あのベッケンバウアーに「戦後、ジャイッチ以上のレフトウィンガーは現れていない」と評されれば、「母国の英雄フィニー、マシューズすらジャイッチのプレーには及ばない」とボビー・チャールトンに言わしめる程、歴代最高のレフトウィングとして名高い。天性の才能に溺れず常に鍛練する事で技術に磨きをかけ、20世紀最高と評されるクロスの精度に加え、優れた得点感覚も持ち合わせた。2003年10月、セルビア・モンテネグロにて過去50年歴代最優秀選手にも選出、2位のストイコビッチに大差での選出は母国最高の英雄である事を証明している。

15才まではジェヂンストヴォ・ウブでプレー、1961年より地元強豪レッドスターに加入し翌シーズンにトップチーム入りを果たす。トップデビュー後はすぐに不動の地位を確立させ、その後キャプテンとして数多くの得点を演出、更に通算590試合287得点(ユーゴスラビアサッカー協会参照)とアシスト能力だけでなく驚異的な得点能力も発揮し通算5度のリーグ優勝、4度の国内カップ優勝にクラブを導いたのである。優勝候補に挙げられた70/71チャンピオンズ・カップでは順調に勝ち進んだものの準々決勝カール・ツァイス・イエナ戦において退場となった上、以後4試合の出場停止処分、これがチームに響いた結果、準決勝パナシナイコス戦にて敗退したのは残念であった。

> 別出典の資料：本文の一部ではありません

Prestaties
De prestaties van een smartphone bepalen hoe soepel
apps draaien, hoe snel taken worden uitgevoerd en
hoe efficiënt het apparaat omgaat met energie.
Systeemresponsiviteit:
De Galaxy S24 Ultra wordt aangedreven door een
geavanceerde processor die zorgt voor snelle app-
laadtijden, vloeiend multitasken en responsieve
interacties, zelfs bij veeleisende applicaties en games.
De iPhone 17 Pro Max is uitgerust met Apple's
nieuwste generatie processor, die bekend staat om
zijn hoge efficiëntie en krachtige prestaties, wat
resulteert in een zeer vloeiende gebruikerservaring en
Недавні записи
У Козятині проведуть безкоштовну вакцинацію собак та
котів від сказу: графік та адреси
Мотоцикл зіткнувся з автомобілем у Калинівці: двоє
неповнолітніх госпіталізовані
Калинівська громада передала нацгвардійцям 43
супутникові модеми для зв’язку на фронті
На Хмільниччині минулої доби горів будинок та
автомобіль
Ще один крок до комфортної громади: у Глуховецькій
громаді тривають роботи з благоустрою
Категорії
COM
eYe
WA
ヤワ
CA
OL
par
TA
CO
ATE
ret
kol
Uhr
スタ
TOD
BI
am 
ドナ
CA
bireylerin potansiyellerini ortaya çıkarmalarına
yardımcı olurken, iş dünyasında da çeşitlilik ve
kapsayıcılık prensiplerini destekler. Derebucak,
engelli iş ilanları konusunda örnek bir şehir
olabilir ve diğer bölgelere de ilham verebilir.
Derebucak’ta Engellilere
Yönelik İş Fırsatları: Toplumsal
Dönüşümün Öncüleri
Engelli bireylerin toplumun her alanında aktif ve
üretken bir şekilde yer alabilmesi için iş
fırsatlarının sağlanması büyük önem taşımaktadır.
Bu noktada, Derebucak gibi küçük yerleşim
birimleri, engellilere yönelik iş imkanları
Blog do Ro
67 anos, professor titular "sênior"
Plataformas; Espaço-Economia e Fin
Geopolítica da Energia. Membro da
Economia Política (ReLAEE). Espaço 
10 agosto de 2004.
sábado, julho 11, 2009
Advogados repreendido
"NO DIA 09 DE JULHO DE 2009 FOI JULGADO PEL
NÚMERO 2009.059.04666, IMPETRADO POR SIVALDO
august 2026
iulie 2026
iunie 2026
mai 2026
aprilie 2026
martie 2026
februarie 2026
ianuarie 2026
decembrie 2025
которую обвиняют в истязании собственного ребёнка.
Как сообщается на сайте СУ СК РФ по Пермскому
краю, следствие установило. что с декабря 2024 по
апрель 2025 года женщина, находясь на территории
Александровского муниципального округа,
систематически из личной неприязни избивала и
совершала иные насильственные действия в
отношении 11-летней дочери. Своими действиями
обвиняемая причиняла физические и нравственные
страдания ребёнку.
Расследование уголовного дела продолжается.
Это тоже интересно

この魔法の左足を欲しがるミランやレアル・マドリード等欧州ビッグクラブは数多くあったが当時ユーゴスラビアでは28才になるまで海外でプレーする事が出来ず、更に、28才を前にして骨折と15ヶ月の兵役という不運に見舞われ、その機会を失い、その後移籍したバスティアが彼がプレーした唯一の海外クラブとなった。キャリアの最後を古巣で過ごし、32才という若さで現役を引退、1979年よりレッドスターのテクニカルディレクターとなり、80年代初頭ニシュにて底知れぬポテンシャルを発揮していたストイコビッチを、自宅まで訪問し自ら説得獲得した話は有名である。1989年にはチームの会長となりその手腕を発揮している。

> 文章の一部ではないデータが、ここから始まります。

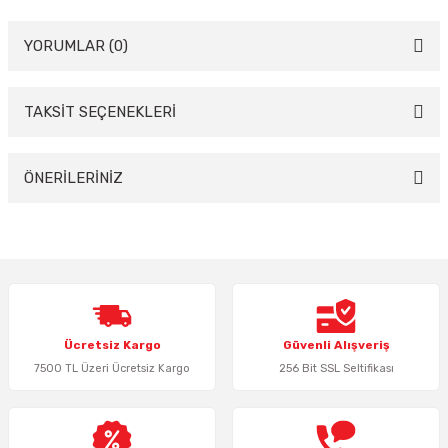
YORUMLAR (0)
TAKSİT SEÇENEKLERİ
Bu ürüne ilk yorumu siz yapın!
Yorum Yaz
ÖNERİLERİNİZ
Bu ürünün fiyat bilgisi, resim, ürün açıklamalarında ve diğer konularda
yetersiz gördüğünüz noktaları öneri formunu kullanarak tarafımıza
iletebilirsiniz.
Görüş ve önerileriniz için teşekkür ederiz.
Ürün resmi kalitesiz, bozuk veya görüntülenemiyor.
Ücretsiz Kargo
Güvenli Alışveriş
Ürün açıklamasında eksik bilgiler bulunuyor.
7500 TL Üzeri Ücretsiz Kargo
256 Bit SSL Seltifikası
Ürün bilgilerinde hatalar bulunuyor.
Ürün fiyatı diğer sitelerden daha pahalı.
Bu ürüne benzer farklı alternatifler olmalı.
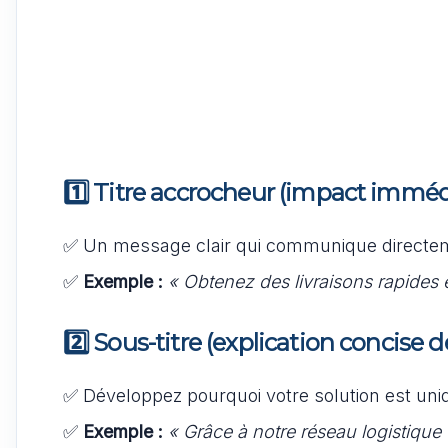
1️⃣ Titre accrocheur (impact imméd
✅ Un message clair qui communique directeme
✅
Exemple :
« Obtenez des livraisons rapides 
2️⃣ Sous-titre (explication concise d
✅ Développez pourquoi votre solution est uniq
✅
Exemple :
« Grâce à notre réseau logistique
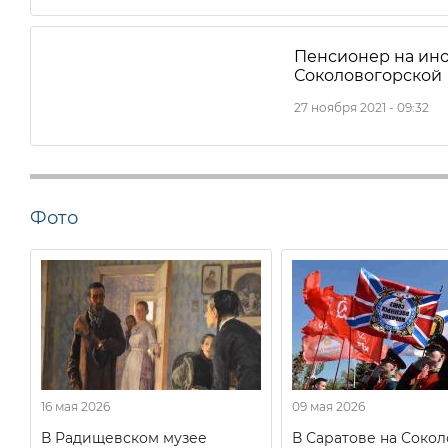
Пенсионер на ино
Соколовогорской
27 ноября 2021 - 09:32
Фото
16 мая 2026
09 мая 2026
В Радищевском музее
В Саратове на Соко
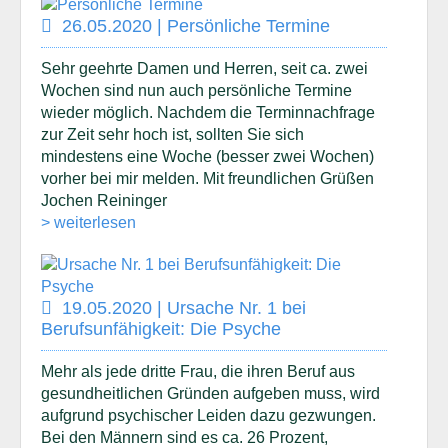
26.05.2020 | Persönliche Termine
Sehr geehrte Damen und Herren, seit ca. zwei
Wochen sind nun auch persönliche Termine
wieder möglich. Nachdem die Terminnachfrage
zur Zeit sehr hoch ist, sollten Sie sich
mindestens eine Woche (besser zwei Wochen)
vorher bei mir melden. Mit freundlichen Grüßen
Jochen Reininger
> weiterlesen
19.05.2020 | Ursache Nr. 1 bei
Berufsunfähigkeit: Die Psyche
Mehr als jede dritte Frau, die ihren Beruf aus
gesundheitlichen Gründen aufgeben muss, wird
aufgrund psychischer Leiden dazu gezwungen.
Bei den Männern sind es ca. 26 Prozent,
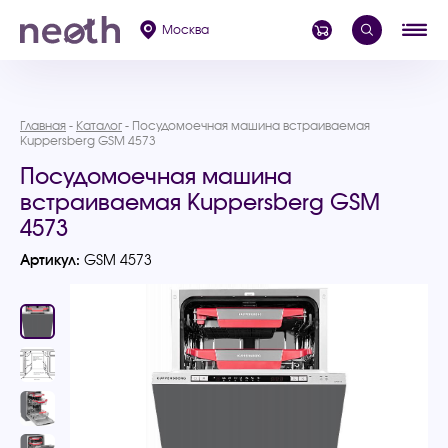
Москва
Главная
Каталог
Посудомоечная машина встраиваемая
Kuppersberg GSM 4573
Посудомоечная машина
встраиваемая Kuppersberg GSM
4573
Артикул:
GSM 4573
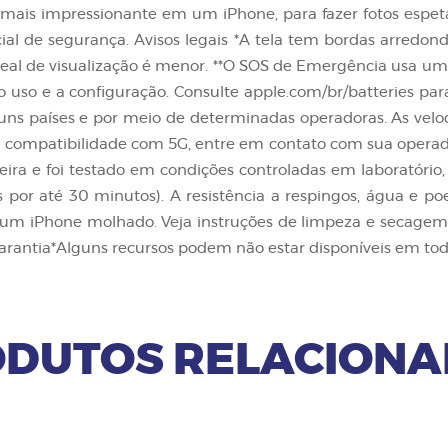
mais impressionante em um iPhone, para fazer fotos espet
cial de segurança. Avisos legais *A tela tem bordas arred
 real de visualização é menor. **O SOS de Emergência usa u
o uso e a configuração. Consulte apple.com/br/batteries para
guns países e por meio de determinadas operadoras. As vel
 a compatibilidade com 5G, entre em contato com sua operad
oeira e foi testado em condições controladas em laboratóri
por até 30 minutos). A resistência a respingos, água e 
 um iPhone molhado. Veja instruções de limpeza e secagem
arantia*Alguns recursos podem não estar disponíveis em todo
DUTOS RELACION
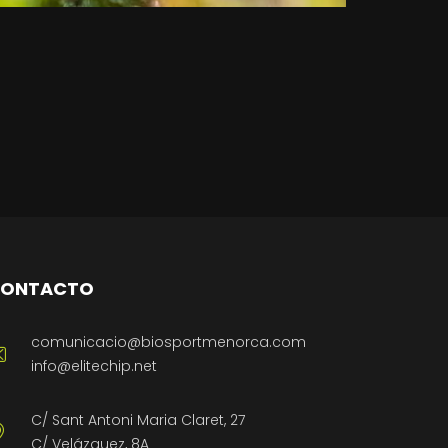
ONTACTO
comunicacio@biosportmenorca.com
info@elitechip.net
C/ Sant Antoni Maria Claret, 27
C/ Velázquez, 8A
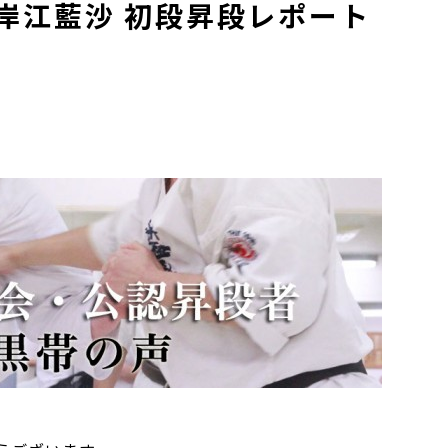
岸江藍沙 初段昇段レポート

1964年6月17日ルーマニア戦にて代表デビューを果たし、以後長きに渡ってチームを牽引、通算85試合(23得点)は2004年にミロセビッチに抜かれるまでのユーゴスラビア歴代最多キャップであった。1968年欧州選手権準決勝にてイングランドを撃ち破る決勝弾を記録するなど準優勝に貢献、この大会での活躍からバロンドール候補に名が挙がったがマンチェスター・Uのベスト、チャールトンに次ぐ3位に終わった。1974年ワールド杯でも全5試合に出場、2次リーグ西ドイツ戦では伝説のタイトマーカー、ベルティ・フォクツに封じ込まれたが、2年後同じ対戦となった欧州選手権準決勝では逆にフォクツを翻弄、試合には敗れたものの見る者を魅了し、改めて能力の高さを証明してみせた。